> [Passage for review]:
= Beginning of Section =

My debt to three Lib Dem moles; Pizza Express on the rack; campaigning for an earlier Budget; look inside the box first; feelgood factors ... Evan Davis at large.
As we see an old year out, I feel I should update some previous items written in this column. And I think I should start by saying something nice about the Liberal Democrat economics team, having attacked one Lib Dem MP in August.
I'm not going to endorse Lib Dem views. My BBC job wouldn't allow it, even if I wanted to. And anyway, the Lib Dems have a tendency to berate Britain's unbalanced economy and the overvalued exchange rate while offering no very constructive policy for rebalancing things or getting the exchange rate down.
But the Lib Dems (especially Matthew Taylor and Rob Blackie) get my prize as unsung heroes who, without expecting reward or favour, offer a useful daily commentary on economic goings-on. I know I'm not the only journalist to have noticed their help. Much of what they say can barely be described as partisan. It's almost as if they work as a think tank rather than a political party.
I'm sure the chancellor doesn't see it that way, but he probably doesn't benefit from their reminders, pointing out what statistics have just been released and what to look for in them. And he probably doesn't get timely calls from MEP Chris Huhne, alerting us all to the goings-on in Brussels.
Of course, Lib Dems have an ideology and an axe to grind. But the grinding is so gentle, it is easily disregarded and the underlying points adopted as one's own. I feel it is only right to 'fess up to the help they donate to the hard-pressed journalist.
Exactly a year ago on this page, I predicted for 2002 that 'things will start to look bad at Pizza Express'. I had more comments from people on that item than any other I've written. Mostly, people seemed to agree with me.
Since then, Pizza Express shares have fallen by about two-thirds, and the company has b een forced to increase the size of its pizzas. It is manifestly in a crisis. I take no pleasure in having being totally right about it, and unfortunately I made no money from my foresight. What I have done, though, is desert it for the far superior wood-oven flavour of the pizzas at the Strada restaurant chain, which is just taking off around the area I live in.
In a little piece I wrote in November 2000 about the Budget, I mentioned a suggestion that this chancellor's statement should be scheduled for midday rather than 3.30pm, to give press and television journalists time to digest its contents fully before the evening deadlines. That would improve the accuracy of our coverage.

= End of Section =

> [Work request 1]:
In the economics column, which restaurant chain has the writer switched to from Pizza Express?
> [Work request 2]:
Go on with the economics column from the end of its last paragraph, on moving the Budget statement to midday.

> [Entries supplied]:
= Beginning of Section =

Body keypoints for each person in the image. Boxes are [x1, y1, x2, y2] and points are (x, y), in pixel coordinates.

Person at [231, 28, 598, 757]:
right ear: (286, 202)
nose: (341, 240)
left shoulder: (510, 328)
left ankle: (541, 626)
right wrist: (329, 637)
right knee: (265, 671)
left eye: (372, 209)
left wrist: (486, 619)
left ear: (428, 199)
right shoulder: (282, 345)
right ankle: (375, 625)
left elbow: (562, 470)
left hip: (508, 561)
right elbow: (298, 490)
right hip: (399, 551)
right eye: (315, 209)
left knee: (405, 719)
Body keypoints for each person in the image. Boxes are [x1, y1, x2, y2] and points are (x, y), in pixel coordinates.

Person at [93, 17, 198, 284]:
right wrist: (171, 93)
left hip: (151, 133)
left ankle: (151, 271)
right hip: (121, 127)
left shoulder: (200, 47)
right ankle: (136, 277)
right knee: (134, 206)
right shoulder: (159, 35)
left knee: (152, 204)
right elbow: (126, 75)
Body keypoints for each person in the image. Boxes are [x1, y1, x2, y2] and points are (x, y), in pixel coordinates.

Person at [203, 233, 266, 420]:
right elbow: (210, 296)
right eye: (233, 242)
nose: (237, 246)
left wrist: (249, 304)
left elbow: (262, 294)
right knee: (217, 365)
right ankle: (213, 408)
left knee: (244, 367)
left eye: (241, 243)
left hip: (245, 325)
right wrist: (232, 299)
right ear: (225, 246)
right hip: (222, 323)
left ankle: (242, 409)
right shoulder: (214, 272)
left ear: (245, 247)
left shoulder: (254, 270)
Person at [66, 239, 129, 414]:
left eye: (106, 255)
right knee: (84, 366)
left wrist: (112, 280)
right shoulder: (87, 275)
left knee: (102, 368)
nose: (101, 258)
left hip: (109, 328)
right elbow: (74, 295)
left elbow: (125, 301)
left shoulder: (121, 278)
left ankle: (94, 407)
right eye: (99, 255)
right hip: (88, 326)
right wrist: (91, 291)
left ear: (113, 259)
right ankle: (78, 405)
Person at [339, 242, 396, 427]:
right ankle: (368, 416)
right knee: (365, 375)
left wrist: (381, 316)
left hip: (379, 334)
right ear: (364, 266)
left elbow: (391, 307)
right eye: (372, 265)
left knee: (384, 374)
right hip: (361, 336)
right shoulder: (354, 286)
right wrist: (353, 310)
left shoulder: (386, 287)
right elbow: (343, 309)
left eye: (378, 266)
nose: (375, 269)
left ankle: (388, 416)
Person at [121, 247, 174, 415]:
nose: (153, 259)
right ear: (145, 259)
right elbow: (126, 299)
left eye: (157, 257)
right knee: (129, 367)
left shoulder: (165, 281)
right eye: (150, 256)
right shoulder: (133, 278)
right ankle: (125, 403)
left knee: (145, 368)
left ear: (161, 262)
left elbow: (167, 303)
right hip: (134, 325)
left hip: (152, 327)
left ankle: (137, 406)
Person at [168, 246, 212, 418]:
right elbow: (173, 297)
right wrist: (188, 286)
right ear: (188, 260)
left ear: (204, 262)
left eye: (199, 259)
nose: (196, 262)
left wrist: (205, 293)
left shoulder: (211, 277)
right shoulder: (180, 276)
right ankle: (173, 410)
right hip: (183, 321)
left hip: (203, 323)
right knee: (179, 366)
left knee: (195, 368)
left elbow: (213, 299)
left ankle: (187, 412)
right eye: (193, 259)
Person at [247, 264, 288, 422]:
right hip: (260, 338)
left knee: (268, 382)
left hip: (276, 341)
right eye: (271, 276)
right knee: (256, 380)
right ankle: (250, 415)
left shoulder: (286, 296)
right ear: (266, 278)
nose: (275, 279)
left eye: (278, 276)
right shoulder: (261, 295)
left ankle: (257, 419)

= End of Section =
= Beginning of Section =

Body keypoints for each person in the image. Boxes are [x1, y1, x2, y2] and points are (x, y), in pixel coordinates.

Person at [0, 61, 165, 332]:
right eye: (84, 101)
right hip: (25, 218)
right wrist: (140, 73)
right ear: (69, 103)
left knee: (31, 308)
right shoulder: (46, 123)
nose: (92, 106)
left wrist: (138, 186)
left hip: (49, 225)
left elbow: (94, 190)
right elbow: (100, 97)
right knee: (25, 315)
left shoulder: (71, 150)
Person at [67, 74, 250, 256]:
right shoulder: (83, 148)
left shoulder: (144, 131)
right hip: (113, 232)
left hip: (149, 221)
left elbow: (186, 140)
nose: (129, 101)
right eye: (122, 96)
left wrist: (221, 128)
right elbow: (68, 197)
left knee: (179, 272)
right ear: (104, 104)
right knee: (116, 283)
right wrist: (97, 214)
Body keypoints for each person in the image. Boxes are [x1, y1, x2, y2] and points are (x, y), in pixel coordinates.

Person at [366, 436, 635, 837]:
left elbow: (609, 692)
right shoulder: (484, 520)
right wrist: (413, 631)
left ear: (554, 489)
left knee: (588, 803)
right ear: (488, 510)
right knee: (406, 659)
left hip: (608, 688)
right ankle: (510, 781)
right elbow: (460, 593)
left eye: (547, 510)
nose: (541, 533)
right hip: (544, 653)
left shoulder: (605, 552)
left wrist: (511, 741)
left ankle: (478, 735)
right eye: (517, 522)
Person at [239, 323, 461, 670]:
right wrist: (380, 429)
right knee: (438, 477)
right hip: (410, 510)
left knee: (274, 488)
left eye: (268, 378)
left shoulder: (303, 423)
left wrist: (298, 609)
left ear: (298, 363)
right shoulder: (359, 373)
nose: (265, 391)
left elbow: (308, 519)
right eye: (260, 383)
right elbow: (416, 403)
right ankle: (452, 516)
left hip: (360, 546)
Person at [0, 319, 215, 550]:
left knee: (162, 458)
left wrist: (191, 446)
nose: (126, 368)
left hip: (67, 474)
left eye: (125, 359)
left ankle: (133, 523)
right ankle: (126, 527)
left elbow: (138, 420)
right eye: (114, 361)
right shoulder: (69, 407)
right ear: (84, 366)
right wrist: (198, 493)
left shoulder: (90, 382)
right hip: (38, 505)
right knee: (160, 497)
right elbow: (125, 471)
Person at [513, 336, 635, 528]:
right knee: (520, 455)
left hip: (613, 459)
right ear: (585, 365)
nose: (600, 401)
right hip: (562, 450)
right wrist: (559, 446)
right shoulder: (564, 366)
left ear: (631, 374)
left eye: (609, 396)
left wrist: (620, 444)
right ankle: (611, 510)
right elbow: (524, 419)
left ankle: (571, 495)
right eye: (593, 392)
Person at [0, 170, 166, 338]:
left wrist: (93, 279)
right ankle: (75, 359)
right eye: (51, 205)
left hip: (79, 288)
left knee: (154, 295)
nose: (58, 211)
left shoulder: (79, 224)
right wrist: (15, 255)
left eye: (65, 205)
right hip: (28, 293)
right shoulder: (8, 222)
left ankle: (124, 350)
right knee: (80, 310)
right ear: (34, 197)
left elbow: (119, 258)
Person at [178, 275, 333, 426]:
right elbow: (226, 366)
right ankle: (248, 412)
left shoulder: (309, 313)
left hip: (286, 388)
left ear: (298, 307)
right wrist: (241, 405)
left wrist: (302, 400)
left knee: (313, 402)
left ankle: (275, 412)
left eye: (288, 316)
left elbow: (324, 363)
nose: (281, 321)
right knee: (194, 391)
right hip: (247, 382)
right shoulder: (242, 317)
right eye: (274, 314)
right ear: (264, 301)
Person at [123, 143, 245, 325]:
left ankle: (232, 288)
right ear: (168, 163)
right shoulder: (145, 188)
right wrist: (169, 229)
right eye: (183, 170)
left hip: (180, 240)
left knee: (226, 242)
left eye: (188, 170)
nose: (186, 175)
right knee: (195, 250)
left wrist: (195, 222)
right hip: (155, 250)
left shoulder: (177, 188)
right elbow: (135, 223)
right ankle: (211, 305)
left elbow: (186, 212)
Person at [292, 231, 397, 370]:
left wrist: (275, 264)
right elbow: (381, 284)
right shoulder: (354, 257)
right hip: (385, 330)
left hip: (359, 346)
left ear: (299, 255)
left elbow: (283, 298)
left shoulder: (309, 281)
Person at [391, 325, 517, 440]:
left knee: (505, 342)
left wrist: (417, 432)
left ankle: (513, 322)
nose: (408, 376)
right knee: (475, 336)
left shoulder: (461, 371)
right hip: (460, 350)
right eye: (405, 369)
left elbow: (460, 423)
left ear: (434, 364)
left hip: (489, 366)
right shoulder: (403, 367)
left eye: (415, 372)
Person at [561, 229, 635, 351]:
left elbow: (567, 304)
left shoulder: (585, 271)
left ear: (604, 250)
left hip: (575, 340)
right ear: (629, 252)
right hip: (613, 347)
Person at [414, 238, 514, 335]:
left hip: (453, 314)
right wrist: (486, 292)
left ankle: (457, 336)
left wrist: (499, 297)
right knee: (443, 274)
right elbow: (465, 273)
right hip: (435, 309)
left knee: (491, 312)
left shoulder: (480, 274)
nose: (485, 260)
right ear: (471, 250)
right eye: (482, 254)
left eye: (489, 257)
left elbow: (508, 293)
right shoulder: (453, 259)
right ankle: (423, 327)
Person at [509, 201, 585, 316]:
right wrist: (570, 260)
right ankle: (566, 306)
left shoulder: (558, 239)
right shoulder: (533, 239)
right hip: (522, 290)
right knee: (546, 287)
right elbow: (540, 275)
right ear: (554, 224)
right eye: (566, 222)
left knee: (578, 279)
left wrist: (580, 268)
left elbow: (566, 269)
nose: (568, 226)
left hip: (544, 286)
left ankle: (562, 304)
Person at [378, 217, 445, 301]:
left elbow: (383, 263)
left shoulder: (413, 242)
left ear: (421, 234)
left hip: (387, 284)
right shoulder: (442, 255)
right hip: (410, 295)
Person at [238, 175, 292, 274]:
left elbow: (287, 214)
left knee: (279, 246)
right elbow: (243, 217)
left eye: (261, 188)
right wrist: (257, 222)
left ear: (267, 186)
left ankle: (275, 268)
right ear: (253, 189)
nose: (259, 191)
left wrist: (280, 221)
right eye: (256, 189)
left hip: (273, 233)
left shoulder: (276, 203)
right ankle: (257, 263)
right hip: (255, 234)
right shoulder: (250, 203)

= End of Section =

> [Exercise output 1]:
The Strada restaurant chain.

> [Exercise output 2]:
It may have escaped you, but Parliament is about to be reformed, and will be observing more conventional working hours. MPs have at last realised there's nothing good on daytime TV anyway, so they might as well sit during working hours and watch during the evening. The logic of the reform is that major statements like the Budget should be scheduled earlier in the day.
Well, I spoke to the Treasury about this, only to be told that maybe the Budget would continue to be delivered later in the afternoon. Earnest mutterings were made about market-sensitive information (not that the markets are shut at 3.30 anyway).
This is a truly important issue: commentators simply do not have time to read the Budget documents properly before pronouncing on them. An extra three hours would help. Write to your MP to ensure the Treasury does not scupper this change.
Here's a new year thought I picked up from a friend. So many people these days are thinking outside the box - presumably under the malign influence of cliches they have read while browsing the business section of the shelves in airport bookstores - that what companies actually need now are a few more people to think inside the box. Yes, we should never forget that sometimes the conventional or obvious answer to a problem can be the right one.
My fellow columnist Richard Reeves draws attention this month to findings by the Institute for Social and Economic Research at the University of Essex indicating that job satisfaction surveys yield more positive results if staff are interviewed on Fridays or Saturdays. These kinds of effects seem to be ubiquitous in surveys. For example, the CBI industrial trends survey tends to get more optimistic results in the spring than in the winter.
Perhaps we should run the economy on this basis - cut interest rates and increase public spending on Mondays to Wednesdays between September and February.